Always. Always I had trusted him utterly, implicitly, certain that he would somehow see justice done. Harsh, yes, demanding, but he was always fair. Now Dyan had done— again!—what I had always known Dyan would do, and my father was prepared to gloss it over, let this monstrous injustice remain, let Dyan’s corrupt and vicious revenge or whatever prevail against all honor and reason.

And I had trusted him! Trusted him literally with my life. I had known that if he failed in testing me for the Alton gift, I would die a very quick, very painful death. I felt I would burst into a flood of tears that would unman me. Once again time slid out of focus and again, eleven years old, terrified but wholly trusting, I stood trembling before him, awaiting the touch that would bring me into full Comyn birthright … or kill me! I felt the solemnity of that moment, horribly afraid, yet eager to justify his faith in me, his faith that I was his true-born son who had inherited his gift and his power. . . .

Power! Something inside me exploded into anguish, an anguish I must have been feeling through all the years since that day, which I had never dared let myself feel.

He had been willing to kill me! Why had I never seen this before? Cold-blooded, he had been willing to risk my death, against the hope that he would have a tool to power. Power! Like Dyan, he didn’t care what torture he inflicted to get it! I could still remember the exploding agony of that first contact. I had been so deathly ill for a long time afterward that, in his attentive love and concern, I had forgotten—more accurately, had buried—the knowledge that he had been willing to risk my death.

Why? Because if I had proved not to have the gift, why, then . . . why, then, my life was of small concern to him, my death no worse than the death of a pet puppy!

He was looking up at me, appalled. He whispered, “No. No, my son, no. Oh, my boy, my boy, it wasn’t like that!” But I slammed my mind shut, for the first time deaf to the loving words.

Loving words merely to force his will on me again! And his pain now was for seeing his plans all go awry, when his puppet, his blind tool, his creature, turned in his hand!

He was no better than Dyan then. Honor, justice, reason—all these could be swept aside in the ruthless hunger for power! Did he even know that Danilo was a catalyst telepath, that most sensitive and powerful of talents, that talent thought to be almost extinct?

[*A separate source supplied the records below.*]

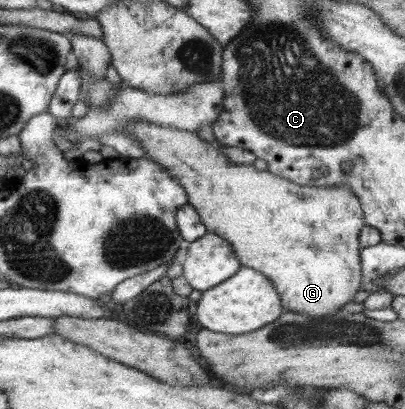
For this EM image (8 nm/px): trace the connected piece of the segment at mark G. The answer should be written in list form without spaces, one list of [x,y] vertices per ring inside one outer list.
[[[146,122],[126,124],[121,131],[135,136],[145,148],[145,157],[173,174],[188,193],[188,203],[197,210],[209,232],[222,236],[235,249],[245,267],[269,275],[281,287],[284,310],[322,318],[337,312],[353,299],[361,285],[360,233],[366,225],[361,200],[349,187],[308,187],[290,183],[269,170],[237,165],[227,159],[216,142],[201,139],[195,131],[162,127]]]

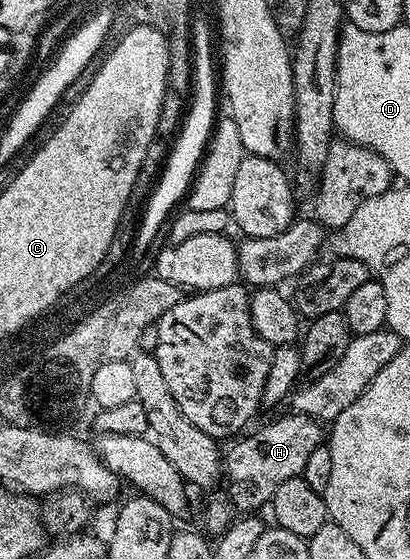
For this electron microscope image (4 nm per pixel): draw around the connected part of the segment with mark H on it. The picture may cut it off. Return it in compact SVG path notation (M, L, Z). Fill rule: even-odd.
M289 414L282 415L279 419L274 419L271 423L264 424L259 431L254 431L251 435L243 434L237 440L239 443L230 452L228 450L225 452L224 487L226 483L226 495L230 499L214 499L207 505L206 512L202 515L202 523L211 531L211 533L209 532L211 536L217 537L221 535L222 531L235 518L236 513L254 513L259 510L257 507L265 508L269 504L271 497L276 493L276 489L280 489L280 485L284 485L284 481L299 478L304 465L308 462L308 456L317 447L323 446L324 427L319 420L307 415Z

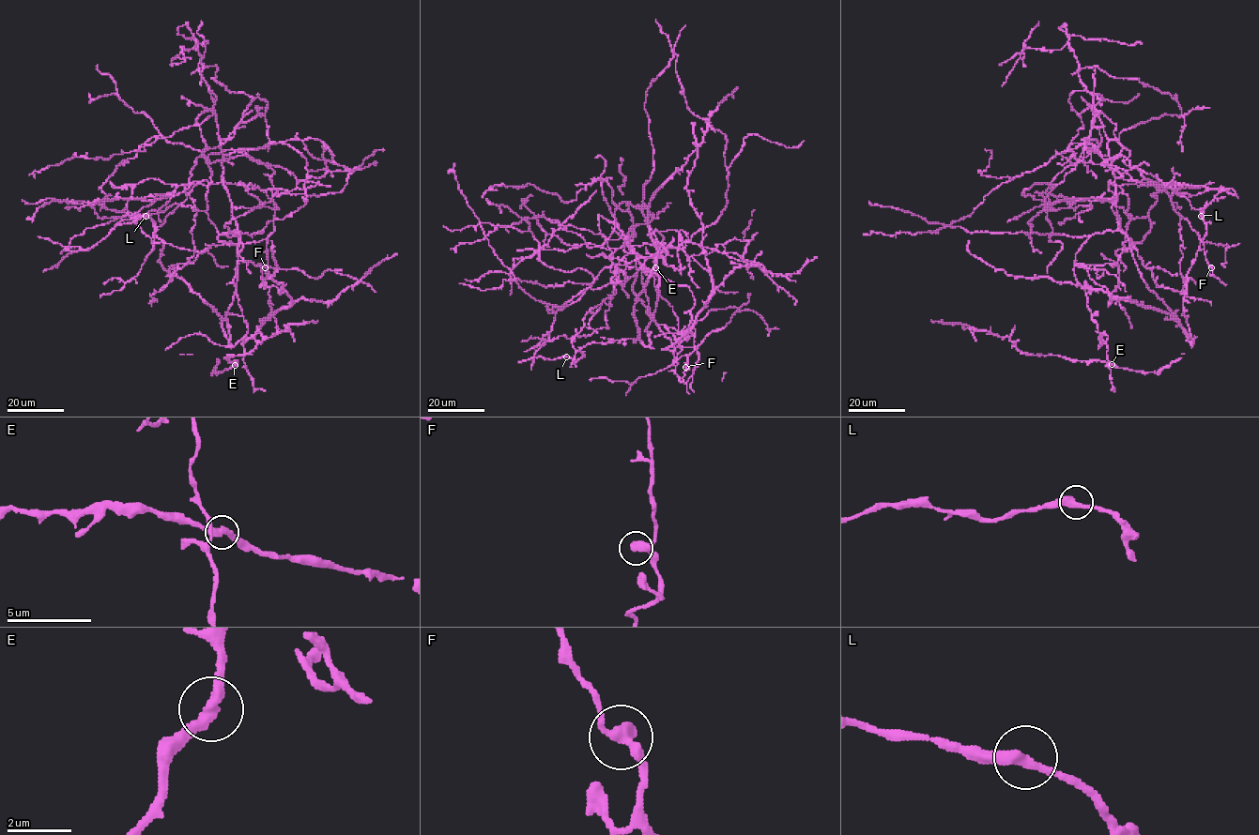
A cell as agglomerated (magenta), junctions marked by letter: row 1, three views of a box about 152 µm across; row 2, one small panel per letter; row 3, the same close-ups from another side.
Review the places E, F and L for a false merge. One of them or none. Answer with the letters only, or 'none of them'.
none of them

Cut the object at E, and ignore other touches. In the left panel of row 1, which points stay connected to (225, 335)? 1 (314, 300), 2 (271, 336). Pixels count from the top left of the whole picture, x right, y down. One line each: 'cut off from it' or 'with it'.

For a moment it seemed that would be the last argument to move him. Danilo was no ordinary cadet, expendable to salve Dyan’s bruised pride. He must be saved for the Comyn at all costs!

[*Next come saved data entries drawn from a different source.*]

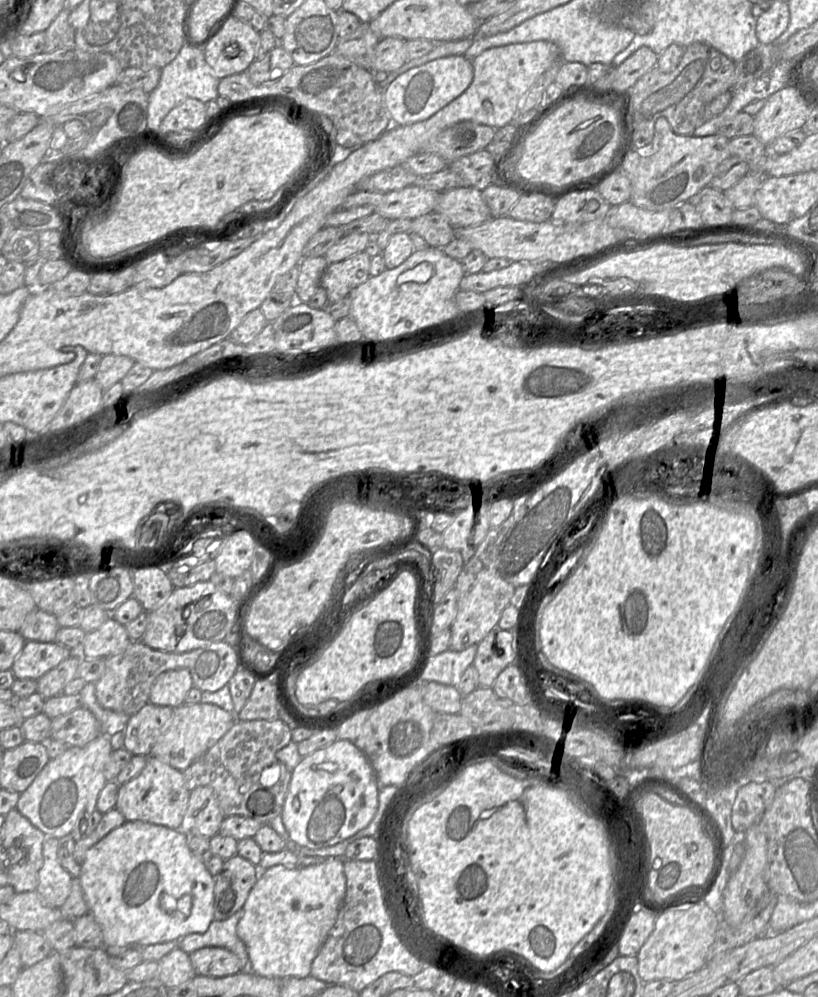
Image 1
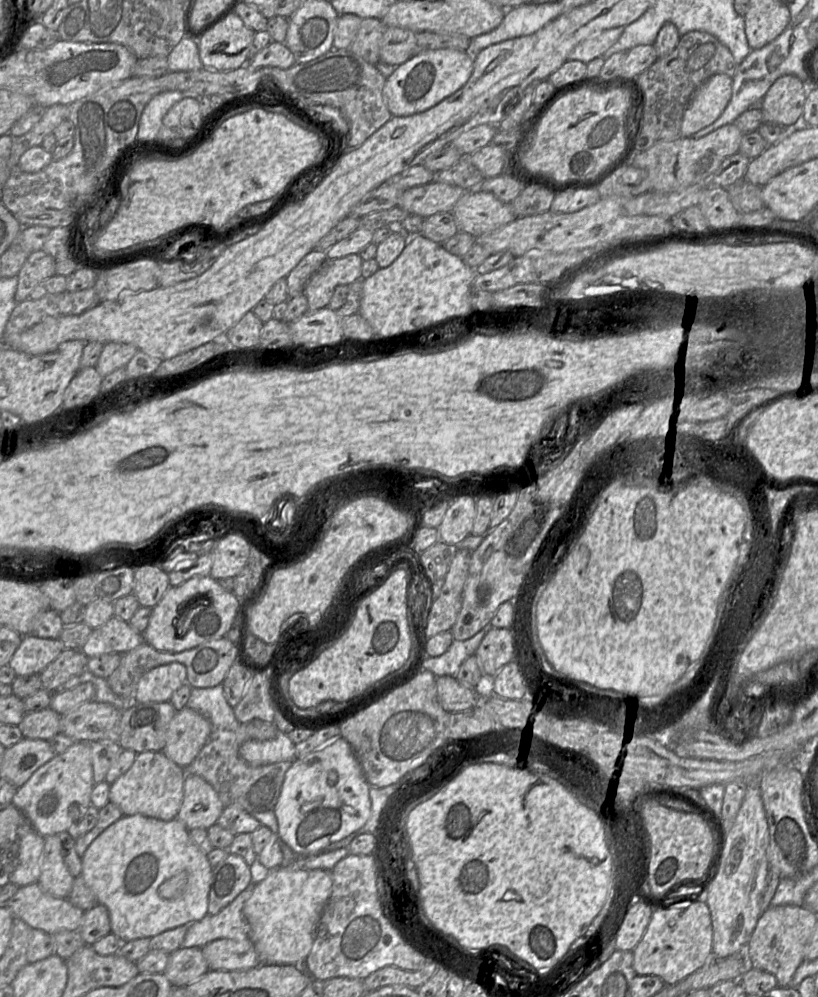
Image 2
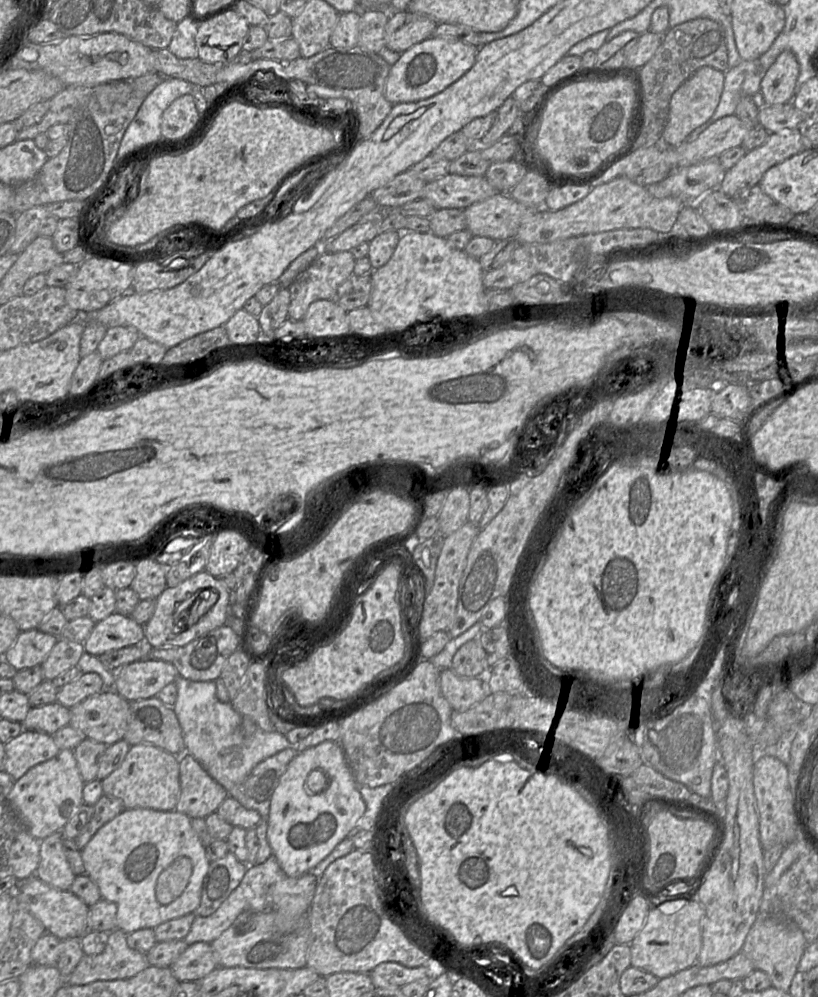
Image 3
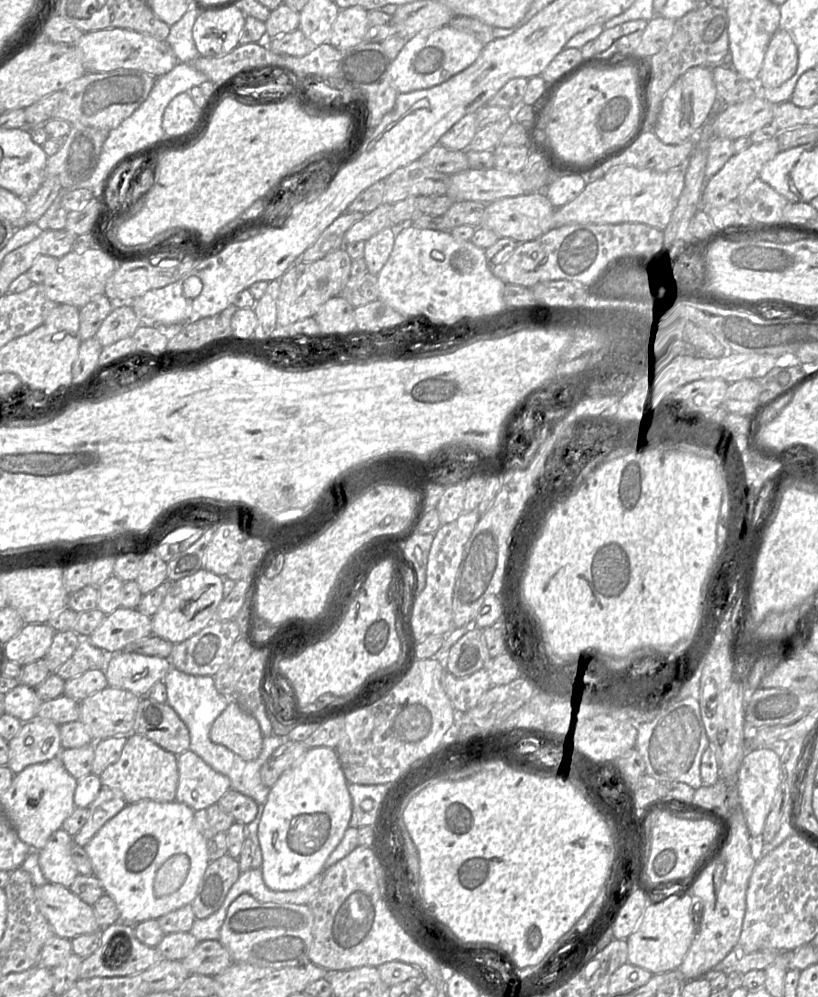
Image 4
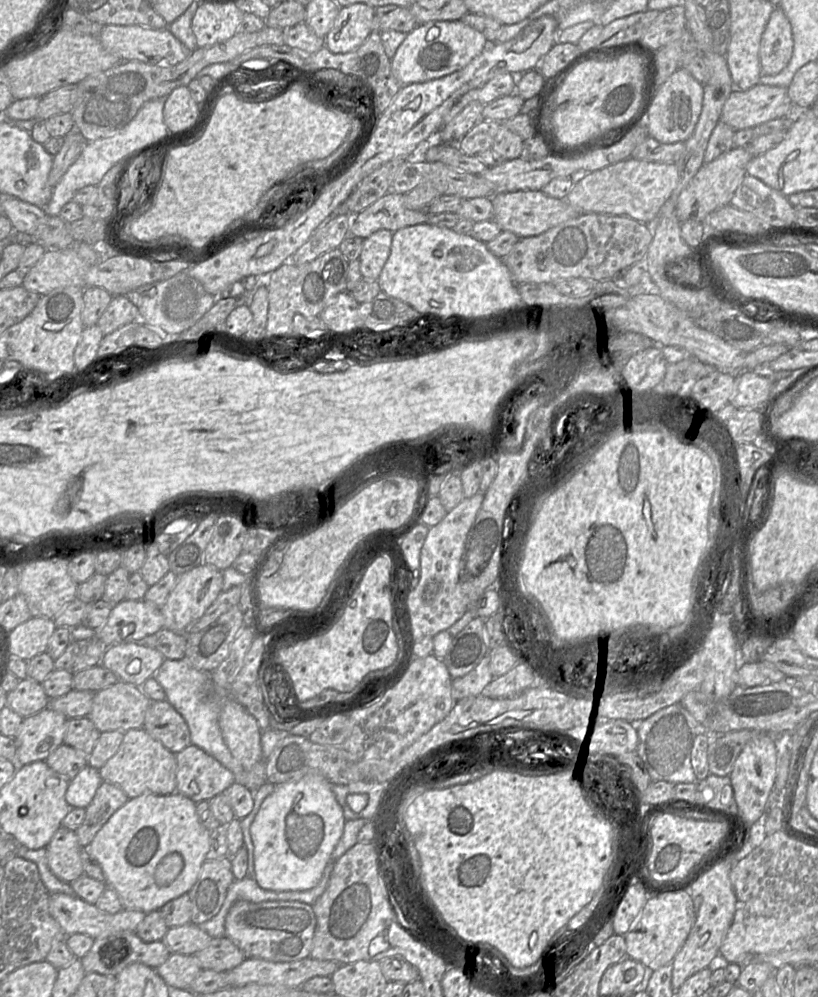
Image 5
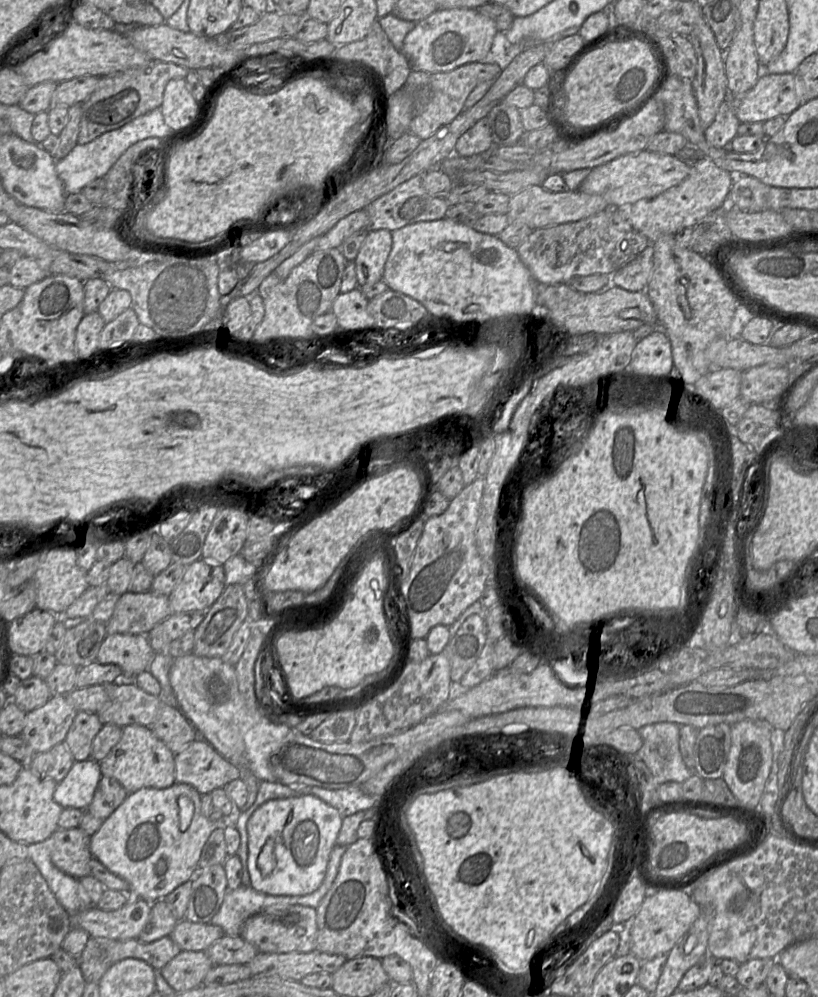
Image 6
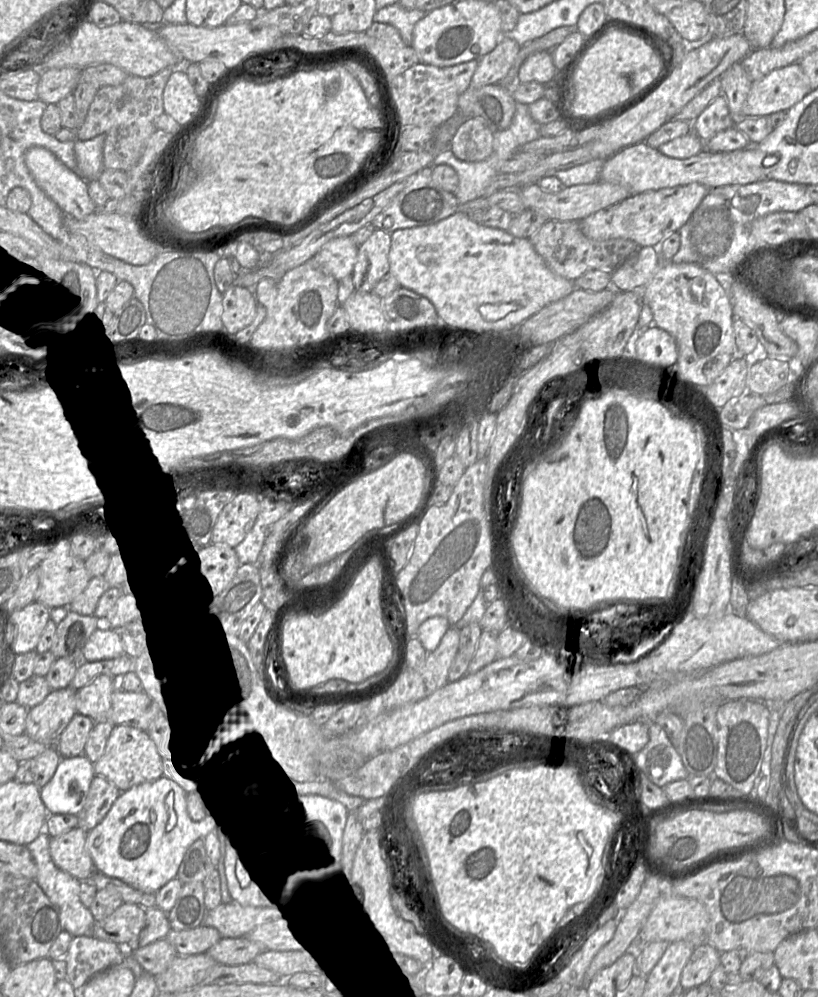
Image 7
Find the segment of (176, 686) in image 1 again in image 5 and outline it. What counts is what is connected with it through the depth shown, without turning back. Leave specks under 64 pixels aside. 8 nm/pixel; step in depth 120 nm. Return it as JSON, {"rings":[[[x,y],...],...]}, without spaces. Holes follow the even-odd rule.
{"rings":[[[127,642],[106,648],[101,659],[101,665],[115,673],[119,681],[141,687],[148,678],[155,675],[165,659],[164,655],[156,649],[136,642]]]}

With the very words on my lips, I stopped. No. If I told Father that, he would find some way to use Danilo too, as a tool in his driving quest for more power! Danilo was well freed of the Comyn and lucky to be beyond our reach!

My father drew back his extended hands. He said coldly, “Well, it’s a long road to Aldaran; maybe you’ll calm down and see sense before you get there.”

I felt like saying Aldaran, hell! Go do your own dirty work this time, Fm still sick from the last job! I don’t give a fart in a high wind for all your power politics! Go to Aldaran yourself and be damned to you!

But I didn’t. I recalled that I, too, was Aldaran, and Ter-ran. I’d had it flung in my face often enough. They all took it for granted that I would feel enough shame at the disgrace of my origins to do anything, anything, to be accepted as Comyn and my father’s heir. He’d kept me subservient, unquestioning, all my life, that way.